Using 16α-[18F]-Fluoro-17β-Estradiol PET to Visualize Estrogen Receptor α Expression in Human Breast Cancer Xenografts in Female Ovariectomized Mice.

Abstract

To demonstrate how estrogen receptor alpha (ERα) positive breast cancer xenografts may be visualized in BALB/c nude mice using 16α-[18F]-fluoro-17β-estradiol (¹⁸F-FES) positron emission tomography (PET), ovariectomized BALB/c nude mice were injected with ERα-positive breast cancer cells (MCF-7, 3 × 10⁶ cells; shoulder [n = 10] or 4^th inguinal mammary fat pad [n = 10]) or ERα-negative breast cancer cells (MDA-MB-231, 1 × 10⁶ cells; mammary fat pad [n = 5]). Mice harboring MCF-7 cells received subcutaneous injections of 20 µg of 17β-estradiol (20 µg/20 µL; corn oil:ethanol, 9:1) in the nape of their necks 2 days prior to cell injection, followed by daily injections five times per week for 5 weeks.

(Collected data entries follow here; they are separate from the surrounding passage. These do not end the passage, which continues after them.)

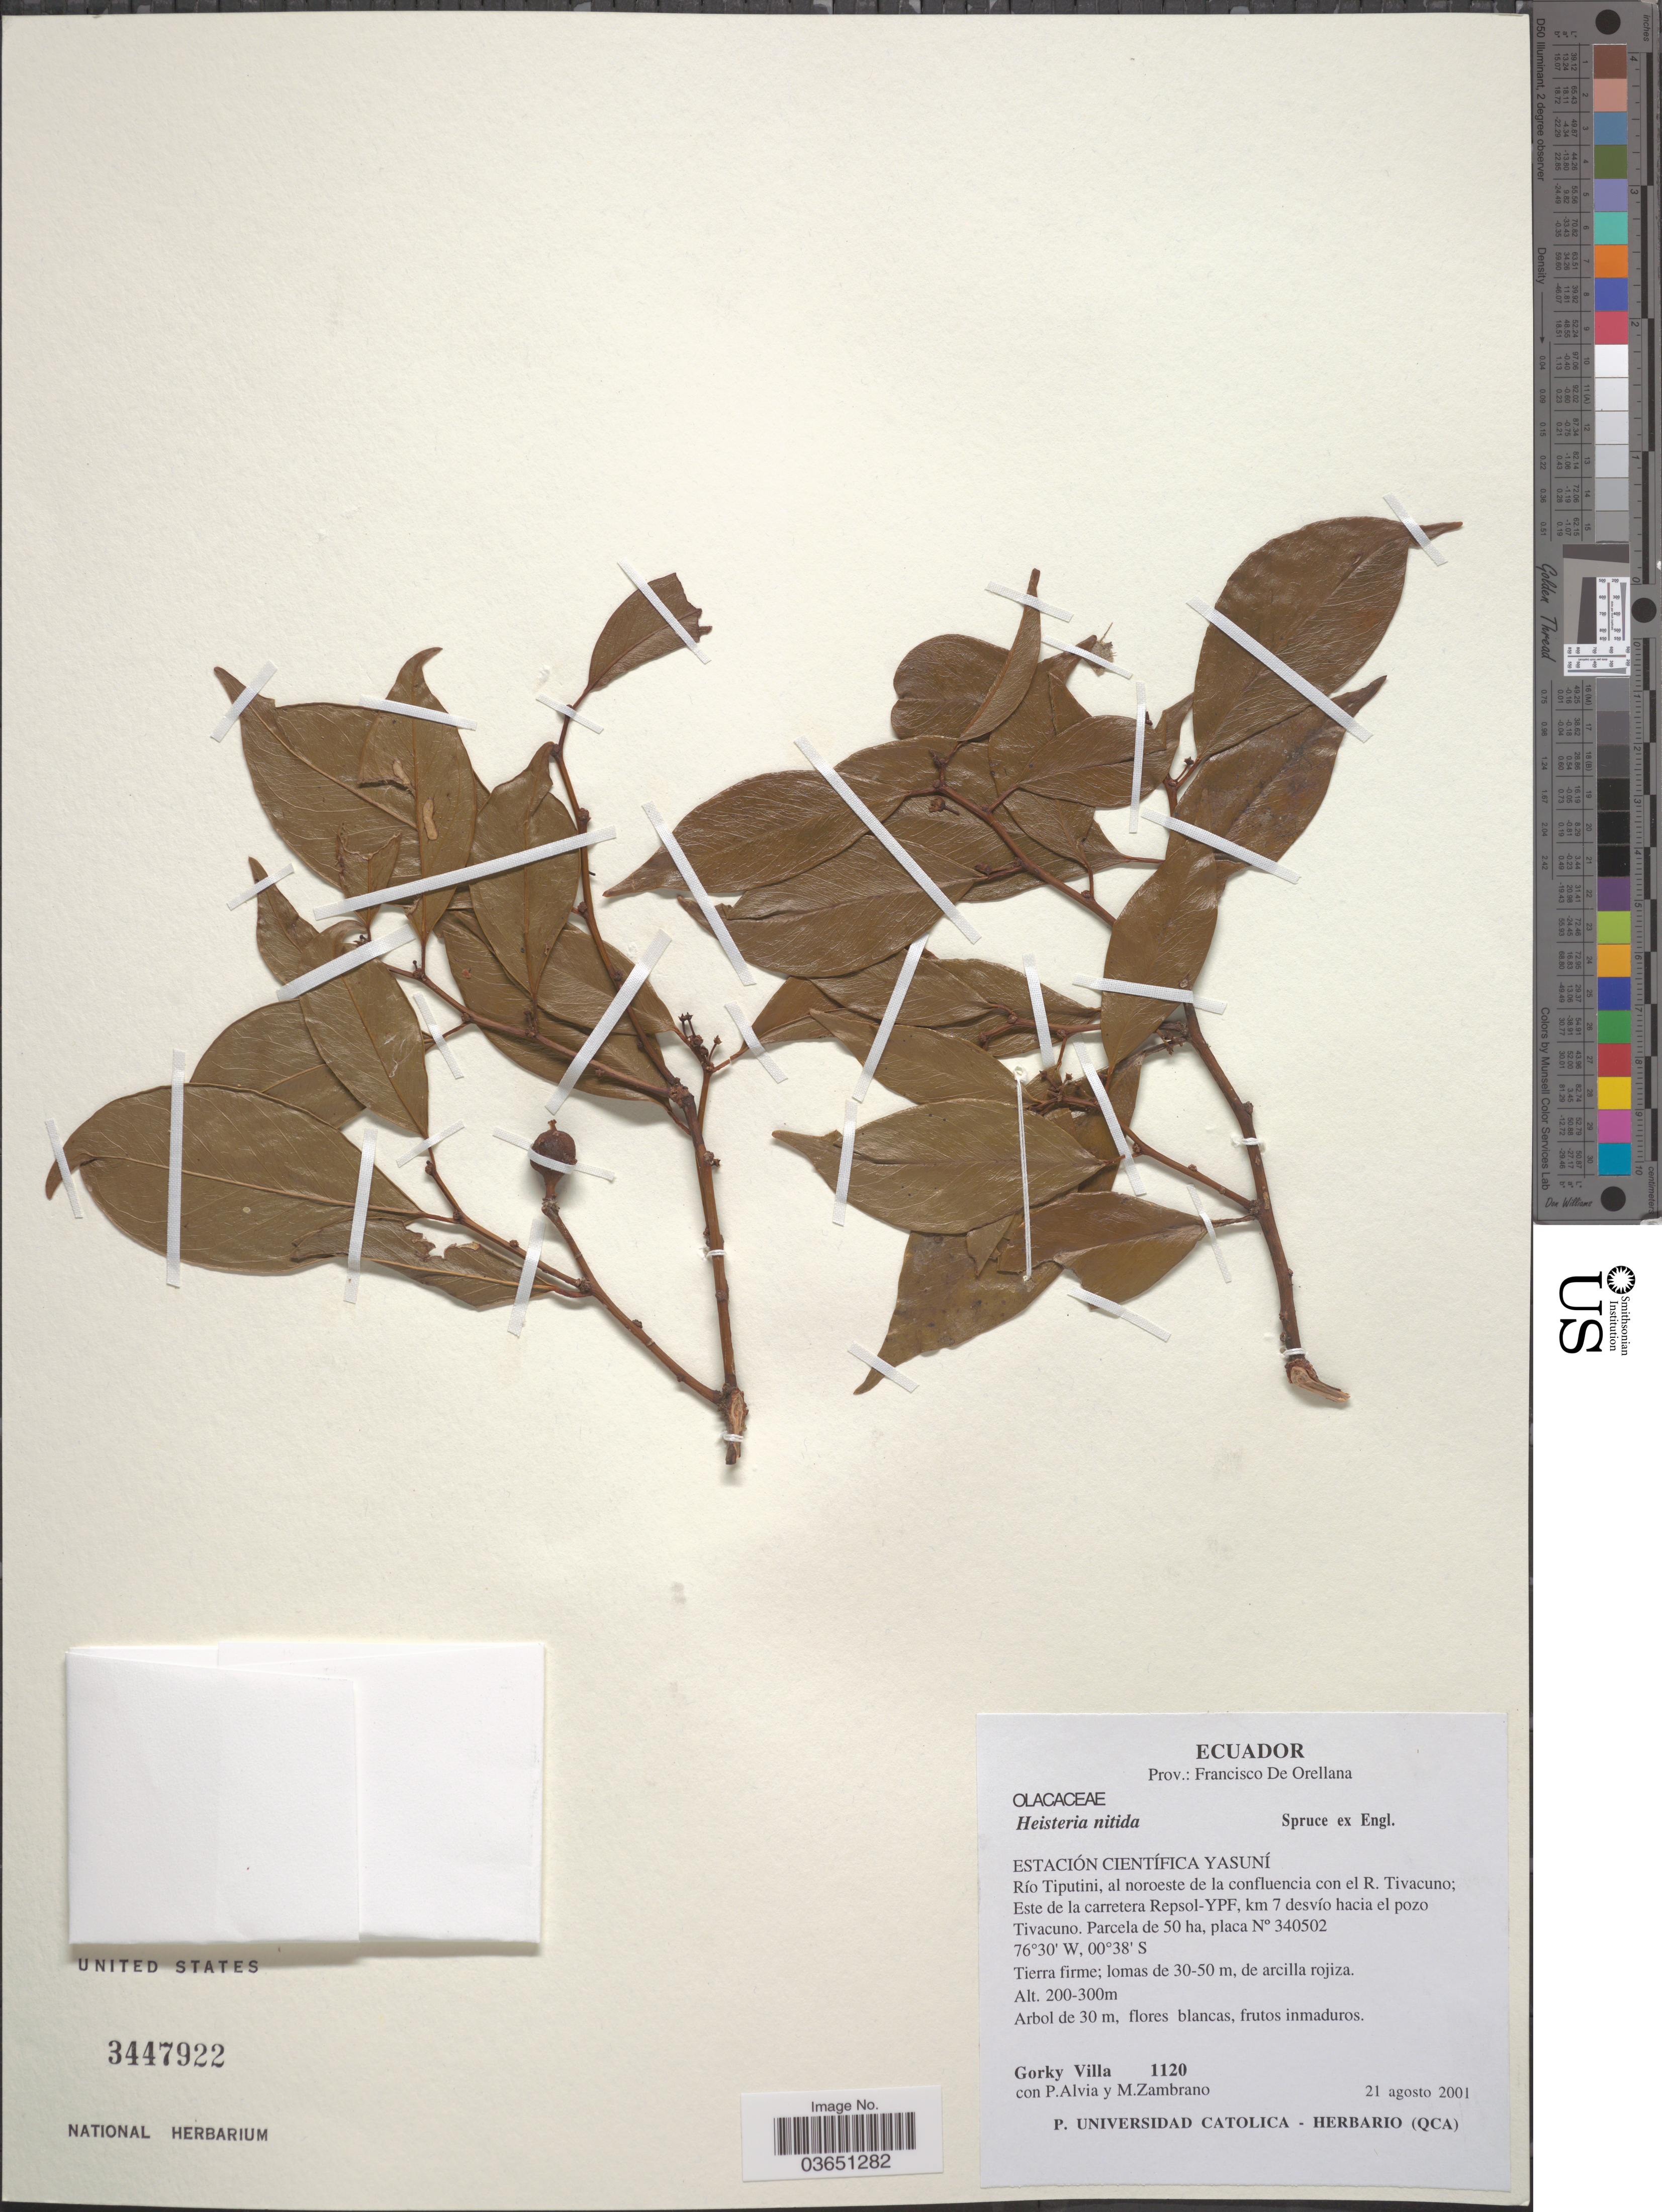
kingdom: Plantae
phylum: Tracheophyta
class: Magnoliopsida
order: Santalales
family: Erythropalaceae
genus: Heisteria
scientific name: Heisteria nitida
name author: Engl.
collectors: G. Villa, P. Alvia & M. Zambrano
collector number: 1120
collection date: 2001-08-21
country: Ecuador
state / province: Orellana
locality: Prov.: Francisco De Orellana. Estación Científica Yasuní. Río Tiputini, al noroeste de la confluencia con el R. Tivacuno; Este de la carretera Repsol-YPF, km 7 desvío hacia el pozo Tivacuno.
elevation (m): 200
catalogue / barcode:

Tumor volumes were measured according to the formula: (L*W²)/2 (L; length, W; width). Once tumor volumes reached approximately 100 mm³, 17β-estradiol injections were halted 2 days prior to mice receiving ¹⁸F-FES for PET imaging to avoid competitive binding with ERα. Upon ¹⁸F-FES administration via the lateral tail vein, PET/MRI was performed for 15 min at 1 h to 1.5 h post-injection. ¹⁸F-FES uptake was not observed in ERα-negative, MDA-MB-231 tumor-bearing mice. ¹⁸F-FES uptake was most pronounced in mice harboring MCF-7 tumors in the shoulder. In MCF-7 tumors grown in the inguinal mammary fat pad, ¹⁸F-FES uptake was less visible, as the intestinal excretion pattern of ¹⁸F-FES obscured the radioactivity detectable in these tumors. To use ¹⁸F-FES PET as a tool to visualize ERα expression in ERα-positive breast xenografts, we demonstrate that the visibility of ¹⁸F-FES uptake is clear in tumors located away from the abdominal region of mice, such as in the shoulder.